### Instructions
• a. In the comment thread below, what graph caught CuriousOnlooker's eye?
• b. Reproduce the stretch of the comment thread below from "An interesting set" through "cheap foreign goods.", word for word.

### Reading passage

  • Tax cuts do nothing compared to an increase in unemployment benefits, or a WPA type program, where the stimulus goes to people who are going to spend it.

    It’s not just tax cuts. When most of the things that poor people buy other than the rents they pay are made in China or grown in Mexico or Chile, no form of stimulus is as effective as if we were doing more basic production.

  • Guarneri Link

    An interesting set of comments, but all leave out two intertwined issues.

    People don’t produce here because the cost to produce elsewhere is cheaper, and consumers will by so many goods on price. You produce here at great peril. Consumers have become accustomed and reliant on relatively cheap foreign goods.

    The usual retort is that domestic production will lead to jobs for people who can then afford the more expensive domestically produced goods. This is way too simplistic. After all, how did the opposite occur in the first place. But let’s set that aside. We have what we have today. How do we get from here to there?

  • CuriousOnlooker Link

    My eyes were caught by the graph showing rent as a percentage of income — it went up continuously, even during the recession.

    Certainly matches up with something I said to friends, its not engineers at microsoft, amazon, google, facebook, apple who are making fortunes — its the landlords and owners of land in Seattle and San Francisco.

  • People don’t produce here because the cost to produce elsewhere is cheaper, and consumers will by so many goods on price.

    Additive manufacturing means that at some point the cost of transportation will be a more significant factor in cost than labor.

    Let me give an example of what I mean. Without China’s official policy of food independence we’d be selling a lot more agricultural produce to China, particularly wheat, rice, and soy. Not to mention pork and chicken (China has caps on the amount of chicken it will import from us). Since the U. S. is the 500 lb. gorilla of agricultural equipment manufacturing, we’d probably start manufacturing more farm equipment, too. At least at the margins producing more steel, mining more coal and iron. All basic production.

  • TastyBits Link

    Properly understood, the financial sector is simply manufacturing money. Manufacturing money has much less overhead than the overhead of goods and services, and the finished goods are then used as the raw material for manufacturing more money.

    For fractional reserve lending to be useful, existing money must be leveraged to create new money, and with the lifting of regulations designed to limit the leveraging abilities of financial factories, we have “Bankers Gone Wild”. These “bankers” are not limited to the traditional banks.

    Limiting credit creation will result in two effects. First, lending will be reduced because of the restrictions of creating “safe” credit. Second, manufacturing non-regulated credit will become substantially riskier. There will be no safety net for investment credit.

    These two effects will cause additional effects. It will be more difficult for consumers to obtain debt, and therefore, credit creation will have a lower return. Because the financial industry has become a less safe environment, investors will need to invest in real production or bury their cash in the backyard.

    (Because money is backed by credit, any dollars on any ledger will be used in one way or another. Refusing to invest does not mean that it will not be invested. Banks either use these non-invested dollars as raw goods in their manufacturing process, or they will charge a service fee if they cannot use the money. Except as cash, it can never be “un-invested”.)

    Debt-free consumers cannot consume at the rate debt burdened consumers can, and trade-deficit dollars will have limited uses in the US. Financial investments will be either more risky or less profitable, and US debt is limited to the amount purchased by the government. More simply, the credit creation and debt purchase processes will be profoundly disrupted.

    Investing in unconventional ways will be disrupted, also. As more money is invested in property, art, beanie babies, baseball cards, etc., the investments will increase in price but not value, and at some point, the top will be reached negating any returns. Due to the nature of credit-backed money, most schemes will fail.

### Dataset content
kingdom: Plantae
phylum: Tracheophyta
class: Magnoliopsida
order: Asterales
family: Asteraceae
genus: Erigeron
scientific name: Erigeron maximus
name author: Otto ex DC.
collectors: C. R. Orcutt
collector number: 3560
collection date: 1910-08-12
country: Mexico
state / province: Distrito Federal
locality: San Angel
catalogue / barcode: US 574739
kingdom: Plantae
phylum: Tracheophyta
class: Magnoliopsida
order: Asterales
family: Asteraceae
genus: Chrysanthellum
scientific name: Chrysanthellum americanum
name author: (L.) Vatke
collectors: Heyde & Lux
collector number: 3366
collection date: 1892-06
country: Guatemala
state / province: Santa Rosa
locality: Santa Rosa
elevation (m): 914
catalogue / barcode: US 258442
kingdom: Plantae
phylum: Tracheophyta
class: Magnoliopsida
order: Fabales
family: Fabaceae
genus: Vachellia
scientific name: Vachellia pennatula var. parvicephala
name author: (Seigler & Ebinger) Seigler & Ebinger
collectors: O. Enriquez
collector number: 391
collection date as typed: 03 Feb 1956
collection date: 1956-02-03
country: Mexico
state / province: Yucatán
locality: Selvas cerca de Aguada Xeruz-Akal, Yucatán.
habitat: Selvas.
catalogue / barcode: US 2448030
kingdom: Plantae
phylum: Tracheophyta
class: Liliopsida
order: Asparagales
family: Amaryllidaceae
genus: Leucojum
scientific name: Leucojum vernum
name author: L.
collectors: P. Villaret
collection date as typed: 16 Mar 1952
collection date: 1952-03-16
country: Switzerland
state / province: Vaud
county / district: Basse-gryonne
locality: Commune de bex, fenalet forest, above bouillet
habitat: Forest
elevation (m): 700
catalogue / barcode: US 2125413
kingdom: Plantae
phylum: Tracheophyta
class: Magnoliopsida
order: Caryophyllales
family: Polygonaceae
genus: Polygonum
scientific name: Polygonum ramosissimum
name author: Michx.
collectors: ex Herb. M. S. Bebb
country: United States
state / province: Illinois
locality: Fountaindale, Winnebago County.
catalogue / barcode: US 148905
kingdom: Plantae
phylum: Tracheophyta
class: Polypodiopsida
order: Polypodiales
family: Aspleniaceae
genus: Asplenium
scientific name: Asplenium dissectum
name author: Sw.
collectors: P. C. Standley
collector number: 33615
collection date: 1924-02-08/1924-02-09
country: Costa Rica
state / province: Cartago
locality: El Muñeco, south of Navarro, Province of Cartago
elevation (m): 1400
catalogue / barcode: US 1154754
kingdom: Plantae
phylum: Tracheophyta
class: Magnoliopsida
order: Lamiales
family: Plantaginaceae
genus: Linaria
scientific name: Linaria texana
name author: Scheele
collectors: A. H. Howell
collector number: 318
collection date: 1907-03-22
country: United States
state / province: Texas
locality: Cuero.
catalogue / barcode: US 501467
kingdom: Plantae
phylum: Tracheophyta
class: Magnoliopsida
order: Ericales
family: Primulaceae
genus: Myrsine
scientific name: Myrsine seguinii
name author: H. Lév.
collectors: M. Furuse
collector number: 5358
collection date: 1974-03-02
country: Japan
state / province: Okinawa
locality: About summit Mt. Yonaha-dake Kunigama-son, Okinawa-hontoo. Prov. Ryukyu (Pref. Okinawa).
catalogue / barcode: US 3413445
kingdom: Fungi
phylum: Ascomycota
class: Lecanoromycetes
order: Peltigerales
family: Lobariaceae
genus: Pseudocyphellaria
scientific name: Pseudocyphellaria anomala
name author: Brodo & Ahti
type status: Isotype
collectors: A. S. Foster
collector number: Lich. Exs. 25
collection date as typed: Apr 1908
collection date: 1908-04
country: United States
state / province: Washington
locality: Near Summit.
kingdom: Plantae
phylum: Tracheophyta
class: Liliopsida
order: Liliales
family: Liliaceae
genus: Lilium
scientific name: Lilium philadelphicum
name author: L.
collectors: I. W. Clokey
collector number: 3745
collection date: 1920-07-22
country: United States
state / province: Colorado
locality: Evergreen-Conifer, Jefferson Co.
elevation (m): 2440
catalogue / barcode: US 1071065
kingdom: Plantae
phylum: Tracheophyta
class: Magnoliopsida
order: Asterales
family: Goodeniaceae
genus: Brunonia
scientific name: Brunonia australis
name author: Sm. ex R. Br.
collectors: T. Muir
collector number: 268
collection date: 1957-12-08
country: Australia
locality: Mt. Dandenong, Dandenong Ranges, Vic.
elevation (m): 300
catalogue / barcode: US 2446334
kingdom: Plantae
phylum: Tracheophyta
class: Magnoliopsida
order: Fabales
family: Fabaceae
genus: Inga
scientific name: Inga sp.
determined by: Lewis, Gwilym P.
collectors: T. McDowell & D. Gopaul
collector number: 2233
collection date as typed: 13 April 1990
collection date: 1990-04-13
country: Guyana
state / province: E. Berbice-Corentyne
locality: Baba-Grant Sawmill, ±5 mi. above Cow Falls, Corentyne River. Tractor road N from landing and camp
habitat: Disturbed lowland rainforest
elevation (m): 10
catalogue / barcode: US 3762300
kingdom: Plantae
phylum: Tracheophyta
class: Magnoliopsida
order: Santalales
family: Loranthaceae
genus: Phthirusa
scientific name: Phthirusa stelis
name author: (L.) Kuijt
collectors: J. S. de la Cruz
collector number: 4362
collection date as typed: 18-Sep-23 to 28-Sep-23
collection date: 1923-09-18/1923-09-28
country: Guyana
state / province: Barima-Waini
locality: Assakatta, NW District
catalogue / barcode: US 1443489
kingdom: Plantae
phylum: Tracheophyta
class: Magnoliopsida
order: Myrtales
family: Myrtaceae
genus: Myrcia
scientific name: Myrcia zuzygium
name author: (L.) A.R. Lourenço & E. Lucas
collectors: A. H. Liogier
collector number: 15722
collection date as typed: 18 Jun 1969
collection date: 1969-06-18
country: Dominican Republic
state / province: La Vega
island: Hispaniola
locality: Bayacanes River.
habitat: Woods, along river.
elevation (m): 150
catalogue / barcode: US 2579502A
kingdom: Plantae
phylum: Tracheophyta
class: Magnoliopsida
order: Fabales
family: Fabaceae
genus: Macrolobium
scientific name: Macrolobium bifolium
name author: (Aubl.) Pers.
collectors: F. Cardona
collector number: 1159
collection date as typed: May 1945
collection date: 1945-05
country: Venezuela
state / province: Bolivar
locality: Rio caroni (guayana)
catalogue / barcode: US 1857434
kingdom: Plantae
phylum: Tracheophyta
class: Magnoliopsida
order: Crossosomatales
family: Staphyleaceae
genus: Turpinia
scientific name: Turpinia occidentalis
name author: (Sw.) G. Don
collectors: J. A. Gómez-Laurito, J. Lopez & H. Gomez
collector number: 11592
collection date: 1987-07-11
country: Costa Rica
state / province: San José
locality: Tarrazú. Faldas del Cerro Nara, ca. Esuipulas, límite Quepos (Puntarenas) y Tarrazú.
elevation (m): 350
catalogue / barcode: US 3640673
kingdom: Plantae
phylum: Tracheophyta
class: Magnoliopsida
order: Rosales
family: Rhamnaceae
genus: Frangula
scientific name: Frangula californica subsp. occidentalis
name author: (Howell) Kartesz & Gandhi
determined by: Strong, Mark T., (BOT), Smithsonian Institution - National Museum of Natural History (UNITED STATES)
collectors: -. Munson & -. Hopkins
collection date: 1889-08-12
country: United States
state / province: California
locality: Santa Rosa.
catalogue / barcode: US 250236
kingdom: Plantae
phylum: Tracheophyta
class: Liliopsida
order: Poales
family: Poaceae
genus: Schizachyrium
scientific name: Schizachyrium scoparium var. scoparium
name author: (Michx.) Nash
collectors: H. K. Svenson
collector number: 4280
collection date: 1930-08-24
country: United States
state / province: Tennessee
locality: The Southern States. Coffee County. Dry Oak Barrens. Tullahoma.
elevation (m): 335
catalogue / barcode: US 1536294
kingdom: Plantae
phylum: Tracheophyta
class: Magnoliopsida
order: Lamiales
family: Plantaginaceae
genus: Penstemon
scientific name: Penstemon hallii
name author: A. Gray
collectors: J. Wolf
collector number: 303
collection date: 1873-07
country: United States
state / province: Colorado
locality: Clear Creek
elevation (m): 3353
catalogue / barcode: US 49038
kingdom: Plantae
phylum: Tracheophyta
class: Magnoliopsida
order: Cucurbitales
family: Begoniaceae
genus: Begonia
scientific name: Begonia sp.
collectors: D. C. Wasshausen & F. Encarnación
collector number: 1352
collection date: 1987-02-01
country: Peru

### Answers for the tasks
• a. The graph showing rent as a percentage of income.

• b.
An interesting set of comments, but all leave out two intertwined issues.

    People don’t produce here because the cost to produce elsewhere is cheaper, and consumers will by so many goods on price. You produce here at great peril. Consumers have become accustomed and reliant on relatively cheap foreign goods.